**AIM A:**
Copy out the passage about Chief Junaluska word for word.

**EXTRACTED TEXT:**

Information provided by Jim Hicks
a fourth generation grandson of Chief Junaluska


First known as Gulkalaski, Chief Junaluska was later given the name of Tsunulahunski, but this was a bit difficult for many whites. In the diaries of Colonel William Thomas it is spelled Chunaluska, the Siler Rolls list him as Ja-ne-lus-kih, and it was spelled Junoluskee in the annals of the North Carolina General Assembly. The most accepted spelling is Junaluska from whence Mount Junaluska and Lake Junaluska get their names.


Born in the mid 1700's near what is now Murphy, NC, Chief Junaluska was first known as Gulkalaski. He took a wife and began raising his family in the beautiful Snowbird mountains. Gulkalaski rose in the ranks of the Cherokee to become a leader of the Snowbird Clan.

During the Creek wars of 1812-1814 Gulkalaski took 500 of his Cherokee scouts to help General Andrew Jackson win the Battle of Horse Shoe Bend. Gulkalaski had sworn to his people that they would exterminate the Creeks. General Andrew Jackson was directing the frontal attack of a Creek fortification that had been built within the projection of land created by a bend in the Tallapoosa River in eastern Alabama. Major Ridge, with his Lieutenant, John Ross, were directing the Cherokee attack on the rear of the fortification but were faced with crossing the river itself. Gulkalaski and two other warriors swam the Tallapoosa River in the dark and took the Creek warriors' canoes in spite of gunfire from the Creek Indians which wounded one of the three Cherokee, an Indian named Whale. This action gave Jackson the upper hand in what had been a situation stacked against him. In the ensuing battle Gulkalaski drove his tomahawk through the skull of a Creek warrior when the Creek had General Jackson at his mercy.

**AIM B:**
Express the listing as a two-column CSV with the columns request and response, one row for each request in the listing. Begin at the line that contains "Rendered at 1500 by 1125 pixels." and stop after the line that contains "subtitle Presentación y", putting each value in a single quoted field with line breaks replaced by spaces.

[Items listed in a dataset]
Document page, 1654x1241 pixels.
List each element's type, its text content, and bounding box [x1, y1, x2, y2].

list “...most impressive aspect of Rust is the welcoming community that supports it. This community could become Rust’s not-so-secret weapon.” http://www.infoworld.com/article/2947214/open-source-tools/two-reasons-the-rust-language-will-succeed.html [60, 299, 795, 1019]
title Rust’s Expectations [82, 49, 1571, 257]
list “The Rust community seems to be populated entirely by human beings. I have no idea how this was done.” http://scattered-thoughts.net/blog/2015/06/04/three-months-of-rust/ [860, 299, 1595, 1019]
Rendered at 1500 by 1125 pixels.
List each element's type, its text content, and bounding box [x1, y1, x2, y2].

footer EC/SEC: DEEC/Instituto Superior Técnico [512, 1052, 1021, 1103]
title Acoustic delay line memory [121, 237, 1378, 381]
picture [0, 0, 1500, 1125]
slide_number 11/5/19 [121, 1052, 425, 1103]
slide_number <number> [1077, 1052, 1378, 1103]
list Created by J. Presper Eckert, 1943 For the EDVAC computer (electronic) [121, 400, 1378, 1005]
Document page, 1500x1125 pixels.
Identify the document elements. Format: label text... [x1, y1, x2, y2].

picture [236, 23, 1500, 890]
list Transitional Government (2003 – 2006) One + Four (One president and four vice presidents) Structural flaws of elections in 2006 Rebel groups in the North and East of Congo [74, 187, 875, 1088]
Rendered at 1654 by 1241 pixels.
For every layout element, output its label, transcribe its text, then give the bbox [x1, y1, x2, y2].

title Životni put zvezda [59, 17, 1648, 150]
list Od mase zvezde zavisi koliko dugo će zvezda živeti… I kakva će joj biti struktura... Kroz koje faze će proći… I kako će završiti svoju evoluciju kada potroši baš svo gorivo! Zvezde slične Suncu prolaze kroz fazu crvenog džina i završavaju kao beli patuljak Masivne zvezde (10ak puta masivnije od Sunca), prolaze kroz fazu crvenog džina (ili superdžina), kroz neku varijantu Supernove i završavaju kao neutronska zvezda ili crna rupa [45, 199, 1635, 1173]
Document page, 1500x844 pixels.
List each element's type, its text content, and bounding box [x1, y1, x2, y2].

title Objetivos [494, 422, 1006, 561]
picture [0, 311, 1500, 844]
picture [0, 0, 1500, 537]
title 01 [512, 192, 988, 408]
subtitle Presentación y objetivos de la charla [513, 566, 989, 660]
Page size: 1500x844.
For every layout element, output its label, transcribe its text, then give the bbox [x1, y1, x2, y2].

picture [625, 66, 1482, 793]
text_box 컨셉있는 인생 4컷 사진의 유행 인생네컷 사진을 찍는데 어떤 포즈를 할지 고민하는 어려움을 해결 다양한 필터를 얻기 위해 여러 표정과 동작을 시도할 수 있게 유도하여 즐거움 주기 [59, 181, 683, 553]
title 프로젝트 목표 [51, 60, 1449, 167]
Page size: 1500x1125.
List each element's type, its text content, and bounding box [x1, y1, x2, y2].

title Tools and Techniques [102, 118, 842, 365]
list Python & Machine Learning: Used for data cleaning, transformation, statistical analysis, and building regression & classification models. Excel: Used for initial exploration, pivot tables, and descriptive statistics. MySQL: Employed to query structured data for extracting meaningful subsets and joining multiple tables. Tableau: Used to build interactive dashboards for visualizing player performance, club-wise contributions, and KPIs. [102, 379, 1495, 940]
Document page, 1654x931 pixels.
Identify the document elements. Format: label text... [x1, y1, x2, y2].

**ANSWER A:**
Information provided by Jim Hicks
a fourth generation grandson of Chief Junaluska


First known as Gulkalaski, Chief Junaluska was later given the name of Tsunulahunski, but this was a bit difficult for many whites. In the diaries of Colonel William Thomas it is spelled Chunaluska, the Siler Rolls list him as Ja-ne-lus-kih, and it was spelled Junoluskee in the annals of the North Carolina General Assembly. The most accepted spelling is Junaluska from whence Mount Junaluska and Lake Junaluska get their names.


Born in the mid 1700's near what is now Murphy, NC, Chief Junaluska was first known as Gulkalaski. He took a wife and began raising his family in the beautiful Snowbird mountains. Gulkalaski rose in the ranks of the Cherokee to become a leader of the Snowbird Clan.

During the Creek wars of 1812-1814 Gulkalaski took 500 of his Cherokee scouts to help General Andrew Jackson win the Battle of Horse Shoe Bend. Gulkalaski had sworn to his people that they would exterminate the Creeks. General Andrew Jackson was directing the frontal attack of a Creek fortification that had been built within the projection of land created by a bend in the Tallapoosa River in eastern Alabama. Major Ridge, with his Lieutenant, John Ross, were directing the Cherokee attack on the rear of the fortification but were faced with crossing the river itself. Gulkalaski and two other warriors swam the Tallapoosa River in the dark and took the Creek warriors' canoes in spite of gunfire from the Creek Indians which wounded one of the three Cherokee, an Indian named Whale. This action gave Jackson the upper hand in what had been a situation stacked against him. In the ensuing battle Gulkalaski drove his tomahawk through the skull of a Creek warrior when the Creek had General Jackson at his mercy.

**ANSWER B:**
request,response
"Rendered at 1500 by 1125 pixels. List each element's type, its text content, and bounding box [x1, y1, x2, y2].","footer EC/SEC: DEEC/Instituto Superior Técnico [512, 1052, 1021, 1103] title Acoustic delay line memory [121, 237, 1378, 381] picture [0, 0, 1500, 1125] slide_number 11/5/19 [121, 1052, 425, 1103] slide_number <number> [1077, 1052, 1378, 1103] list Created by J. Presper Eckert, 1943 For the EDVAC computer (electronic) [121, 400, 1378, 1005]"
"Document page, 1500x1125 pixels. Identify the document elements. Format: label text... [x1, y1, x2, y2].","picture [236, 23, 1500, 890] list Transitional Government (2003 – 2006) One + Four (One president and four vice presidents) Structural flaws of elections in 2006 Rebel groups in the North and East of Congo [74, 187, 875, 1088]"
"Rendered at 1654 by 1241 pixels. For every layout element, output its label, transcribe its text, then give the bbox [x1, y1, x2, y2].","title Životni put zvezda [59, 17, 1648, 150] list Od mase zvezde zavisi koliko dugo će zvezda živeti… I kakva će joj biti struktura... Kroz koje faze će proći… I kako će završiti svoju evoluciju kada potroši baš svo gorivo! Zvezde slične Suncu prolaze kroz fazu crvenog džina i završavaju kao beli patuljak Masivne zvezde (10ak puta masivnije od Sunca), prolaze kroz fazu crvenog džina (ili superdžina), kroz neku varijantu Supernove i završavaju kao neutronska zvezda ili crna rupa [45, 199, 1635, 1173]"
"Document page, 1500x844 pixels. List each element's type, its text content, and bounding box [x1, y1, x2, y2].","title Objetivos [494, 422, 1006, 561] picture [0, 311, 1500, 844] picture [0, 0, 1500, 537] title 01 [512, 192, 988, 408] subtitle Presentación y objetivos de la charla [513, 566, 989, 660]"